西武 蘇る9年前のV

2017年08月18日 16時30分

 西武が17日の楽天戦(メットライフ)に3―0で快勝。このカード3連勝で2位・楽天とのゲーム差を「2・5」にし、この日試合のなかった首位・ソフトバンクとの差を「6」に縮めた。

 勝利の主役は2008年の日本一メンバー・栗山巧外野手(33)。0―0の9回二死一、二塁で代打出場し、劇的な7号サヨナラ3ランを左翼席へ叩き込んだ。

 殊勲のベテランは「感触はすごくよかった。最近チームが強すぎて出番がないんですけど、強いに越したことはない」と苦笑い。かつてのV戦士は役割が変わってなお、9年ぶりのV奪回を誰よりも願っている。

 当時のメンバーで現在も一線で活躍しているのは栗山、中村剛、炭谷の3人だけ。栗山は「あの時は(4月から)ずっと首位でしたから。今はまだ3位。まだ上に2チームいるわけですけど、チームの雰囲気はこんな感じでした」と今のチームの雰囲気の良さを語る。その上で「1、2、3番がきっちり仕事をして点を取る。やらなあかんヤツが仕事をするところが一緒」と9年前との共通項を語っている。

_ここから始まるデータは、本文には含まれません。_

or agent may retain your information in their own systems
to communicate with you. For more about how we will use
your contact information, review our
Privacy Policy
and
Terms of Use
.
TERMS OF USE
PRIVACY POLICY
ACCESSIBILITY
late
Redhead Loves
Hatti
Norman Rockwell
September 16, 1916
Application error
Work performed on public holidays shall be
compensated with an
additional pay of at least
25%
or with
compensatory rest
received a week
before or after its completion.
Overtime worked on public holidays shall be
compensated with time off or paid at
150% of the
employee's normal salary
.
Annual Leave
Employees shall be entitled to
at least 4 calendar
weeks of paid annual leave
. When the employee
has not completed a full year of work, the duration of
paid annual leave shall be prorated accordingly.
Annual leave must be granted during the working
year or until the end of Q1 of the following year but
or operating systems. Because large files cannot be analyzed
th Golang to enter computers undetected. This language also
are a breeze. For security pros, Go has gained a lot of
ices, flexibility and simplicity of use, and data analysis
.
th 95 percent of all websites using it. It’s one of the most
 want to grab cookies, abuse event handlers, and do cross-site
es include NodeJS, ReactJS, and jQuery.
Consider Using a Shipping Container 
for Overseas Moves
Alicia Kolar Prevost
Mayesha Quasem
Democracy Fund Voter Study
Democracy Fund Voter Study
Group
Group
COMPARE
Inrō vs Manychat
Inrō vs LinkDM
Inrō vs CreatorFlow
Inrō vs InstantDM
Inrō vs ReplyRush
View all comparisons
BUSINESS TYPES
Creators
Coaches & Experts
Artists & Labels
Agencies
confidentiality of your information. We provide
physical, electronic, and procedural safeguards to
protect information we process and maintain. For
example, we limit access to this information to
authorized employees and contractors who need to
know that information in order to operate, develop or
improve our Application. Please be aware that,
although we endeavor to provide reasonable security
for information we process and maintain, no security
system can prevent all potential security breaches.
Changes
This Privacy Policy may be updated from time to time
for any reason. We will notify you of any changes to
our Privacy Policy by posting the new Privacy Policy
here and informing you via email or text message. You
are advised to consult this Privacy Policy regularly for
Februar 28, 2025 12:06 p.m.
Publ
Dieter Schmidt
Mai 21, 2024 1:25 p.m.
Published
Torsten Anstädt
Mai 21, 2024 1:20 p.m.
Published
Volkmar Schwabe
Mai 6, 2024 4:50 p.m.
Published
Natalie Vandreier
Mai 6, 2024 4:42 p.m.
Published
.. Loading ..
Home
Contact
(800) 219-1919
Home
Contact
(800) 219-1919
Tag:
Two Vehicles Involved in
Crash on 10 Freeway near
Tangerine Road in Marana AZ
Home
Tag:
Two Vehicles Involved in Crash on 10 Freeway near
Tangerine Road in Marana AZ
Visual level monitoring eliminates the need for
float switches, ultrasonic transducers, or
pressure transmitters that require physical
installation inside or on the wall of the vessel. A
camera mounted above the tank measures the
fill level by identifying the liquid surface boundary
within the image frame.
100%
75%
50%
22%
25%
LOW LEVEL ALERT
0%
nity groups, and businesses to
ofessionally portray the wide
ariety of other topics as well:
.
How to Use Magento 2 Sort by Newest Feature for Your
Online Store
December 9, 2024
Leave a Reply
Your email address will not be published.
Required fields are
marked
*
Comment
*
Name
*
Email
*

 足と小技に長打も兼ね備えた当時の片岡―栗山―中島と、秋山―源田―浅村の上位打線の仕事ぶりが同じということ。さらに「1、2、3番から始まって今は何回か進んだら今度は9、1、2、3番になるでしょ。9番から仕事をしたら後(の打者)は楽ですよ」と9番の金子が1番の役割ができる強みを強調した。

 この試合前まで「どういう場面であれ、1打席にかける気持ちは一緒。ただ、大きな(シーズンの)流れで見た場合にどこかで僕ら(V経験者)がバーンと行きたいと思う。行かなあかんと思います」と語っていた通り、そのひと振りで存在感を示した。2安打完封勝利で12勝目を挙げたエース・菊池が「人生で一番鳥肌が立ちました」と称賛したベテランの一発で、西武がミラクル実現へ加速した。